EXCERPT TO READ:
━━━━━━━━━━━━━━━━━━━━

The easiest way to get the SIM unlock code from your provider is to tell them that you are traveling someplace internationally where they have no roaming agreement in place. (United States residents; these countries are Iran, Syria, or any other place where there are no normal diplomatic relations.) Tell them that you need to use your phone while away, but will need to purchase a foreign prepaid SIM card since the phone will not roam, and need the SIM unlock code in order to use aforementioned prepaid SIM card.

As long as you are under contract, the provider will most likely give the SIM unlock code to you. You will need to give them the IMEI (serial number) of your phone, as the unlock code is unique to each IMEI. The IMEI is most likely located under the phone’s battery, or printed on the side of the box the phone came in, if you still have it. You can also get the IMEI by entering *#06# on your phone. Give the IMEI to your provider’s customer service agent, and then they will be able to look up the SIM unlock code for your phone. Make sure that your provider gives you the SIM unlock code, and NOT the PUK, PUK1 or PUK2 codes! The PUK, PUK1, and PUK2 codes only unlocks a locked SIM card, NOT a locked phone!

━━━━━━━━━━━━━━━━━━━━

GIVEN REQUEST: Retype the passage on getting a SIM unlock code word for word, between "As long as you" and "a locked phone!", inclusive.

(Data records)
━━━━━━━━━━━━━━━━━━━━

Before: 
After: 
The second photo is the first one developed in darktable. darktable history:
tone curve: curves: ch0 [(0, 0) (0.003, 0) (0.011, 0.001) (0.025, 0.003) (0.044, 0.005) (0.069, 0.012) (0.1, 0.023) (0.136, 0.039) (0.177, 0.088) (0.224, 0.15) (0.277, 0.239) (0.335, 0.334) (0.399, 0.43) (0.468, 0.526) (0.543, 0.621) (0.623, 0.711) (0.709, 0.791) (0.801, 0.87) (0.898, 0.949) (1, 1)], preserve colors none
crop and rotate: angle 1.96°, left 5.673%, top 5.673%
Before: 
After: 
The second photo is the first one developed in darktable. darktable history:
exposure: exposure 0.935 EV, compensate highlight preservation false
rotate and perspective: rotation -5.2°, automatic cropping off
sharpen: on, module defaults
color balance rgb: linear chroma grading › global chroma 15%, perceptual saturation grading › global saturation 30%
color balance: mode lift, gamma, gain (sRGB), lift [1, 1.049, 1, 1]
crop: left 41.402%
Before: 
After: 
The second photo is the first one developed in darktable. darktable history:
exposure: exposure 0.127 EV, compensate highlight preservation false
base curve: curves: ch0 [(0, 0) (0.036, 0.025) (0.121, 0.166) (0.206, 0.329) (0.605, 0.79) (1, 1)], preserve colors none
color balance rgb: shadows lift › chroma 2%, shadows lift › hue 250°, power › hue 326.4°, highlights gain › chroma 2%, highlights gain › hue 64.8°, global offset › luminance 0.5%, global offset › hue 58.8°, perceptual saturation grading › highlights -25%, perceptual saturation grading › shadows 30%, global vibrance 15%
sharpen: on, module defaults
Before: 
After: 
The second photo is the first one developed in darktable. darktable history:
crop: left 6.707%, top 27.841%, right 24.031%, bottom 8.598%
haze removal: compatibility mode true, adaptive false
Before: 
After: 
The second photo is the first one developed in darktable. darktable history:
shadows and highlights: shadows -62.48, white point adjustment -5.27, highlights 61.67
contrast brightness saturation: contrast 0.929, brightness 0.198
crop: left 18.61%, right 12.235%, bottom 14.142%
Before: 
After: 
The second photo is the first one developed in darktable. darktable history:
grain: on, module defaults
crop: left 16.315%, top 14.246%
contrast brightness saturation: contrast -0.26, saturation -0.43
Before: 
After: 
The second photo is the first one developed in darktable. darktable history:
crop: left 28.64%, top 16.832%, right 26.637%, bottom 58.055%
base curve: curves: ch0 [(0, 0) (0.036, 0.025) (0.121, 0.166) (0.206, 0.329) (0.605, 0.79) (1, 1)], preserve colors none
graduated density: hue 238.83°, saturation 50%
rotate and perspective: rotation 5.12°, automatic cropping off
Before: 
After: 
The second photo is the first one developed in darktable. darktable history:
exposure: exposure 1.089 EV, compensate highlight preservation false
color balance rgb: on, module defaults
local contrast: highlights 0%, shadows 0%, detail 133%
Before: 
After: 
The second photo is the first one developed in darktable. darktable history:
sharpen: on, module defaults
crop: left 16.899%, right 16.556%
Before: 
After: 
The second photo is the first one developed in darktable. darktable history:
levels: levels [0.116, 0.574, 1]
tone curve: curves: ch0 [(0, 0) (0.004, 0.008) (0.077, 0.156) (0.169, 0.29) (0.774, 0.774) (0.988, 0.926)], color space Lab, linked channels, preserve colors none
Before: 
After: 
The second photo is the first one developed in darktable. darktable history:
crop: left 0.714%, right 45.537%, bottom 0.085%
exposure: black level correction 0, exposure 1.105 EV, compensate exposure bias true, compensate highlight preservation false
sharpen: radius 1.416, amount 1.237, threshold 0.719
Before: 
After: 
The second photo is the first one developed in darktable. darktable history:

━━━━━━━━━━━━━━━━━━━━

WRITTEN REPLY:
As long as you are under contract, the provider will most likely give the SIM unlock code to you. You will need to give them the IMEI (serial number) of your phone, as the unlock code is unique to each IMEI. The IMEI is most likely located under the phone’s battery, or printed on the side of the box the phone came in, if you still have it. You can also get the IMEI by entering *#06# on your phone. Give the IMEI to your provider’s customer service agent, and then they will be able to look up the SIM unlock code for your phone. Make sure that your provider gives you the SIM unlock code, and NOT the PUK, PUK1 or PUK2 codes! The PUK, PUK1, and PUK2 codes only unlocks a locked SIM card, NOT a locked phone!